Segundo pesquisa do Instituto Latinobarómetro, em 2016, apenas 32% da população brasileira concorda que a democracia é sempre a melhor forma de governo. Trata-se de uma redução de 22 pontos percentuais em relação a 2015, quando 54% dos brasileiros confiavam nesse regime de governo. Em termos comparativos, a democracia é defendida como a melhor forma de governo por 71% dos argentinos e por 54% dos chilenos –só ficamos atrás da Guatemala, onde apenas 31% da população crê na democracia.

CONFIANÇA

Até por ostentar tais índices, o Brasil é o país com menos confiança interpessoal do continente, com somente 3% da população declarando ter confiança nos outros, enquanto a média da América Latina é de 17%. A violência política observada nas eleições de 2016 sugere, portanto, que o Brasil vivencia a democracia e, como consequência, a segurança pública, mais como simulacros do que como realidade.

Por tudo isso, não é exagero afirmar que as reações das autoridades aos crimes políticos praticados durante o período eleitoral foram, por um lado, aquelas imediatamente disponíveis. Por outro lado, porém, a mobilização de tropas federais não atinge o cerne do problema e funciona mais como medida paliativa e midiática. As ações que efetivamente farão a diferença serão aquelas que optarem menos por pirotecnias e discursos e mais por inteligência e investigação.

Nesse caso, já que estamos falando de eleições municipais e de cidades, a violência e o crime emergem como elementos adicionais de um contexto de profundas carências estruturais e de ilegalismos. O Estado não está simplesmente ausente nos territórios; sua presença pode se dar de forma ambígua e arbitrária –o que, em muitas ocasiões, mais fortalece as facções do que as enfrenta.

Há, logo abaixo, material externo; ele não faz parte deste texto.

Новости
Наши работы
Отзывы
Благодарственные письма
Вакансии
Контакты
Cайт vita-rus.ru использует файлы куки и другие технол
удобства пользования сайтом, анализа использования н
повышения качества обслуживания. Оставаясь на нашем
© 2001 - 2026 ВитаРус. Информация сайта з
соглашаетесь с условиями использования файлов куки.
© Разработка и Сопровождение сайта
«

Em um turbilhão de tensões e carências da paisagem urbana, abandona-se a legitimidade do Estado como o meio mais eficaz de mediação e resolução de conflitos. Um Estado que não consegue se fazer presente no espaço urbano –a não ser pelo lado muitas vezes conflituoso da ação policial– não consegue legitimidade para se habilitar como instrumento de pacificação social. A vida perde seu valor moral.

O faroeste caboclo da música da Legião Urbana ganha forma, e a segurança pública mais uma vez fica dependente de um dever-ser; ficamos dependentes de um xerife salvador da pátria e da nação.

RENATO SÉRGIO DE LIMA, 46, doutor em sociologia pela USP, é diretor presidente do Fórum Brasileiro de Segurança Pública e professor de gestão pública da FGV-EAESP.

EMMANUEL NASSAR, 67, é artista plástico.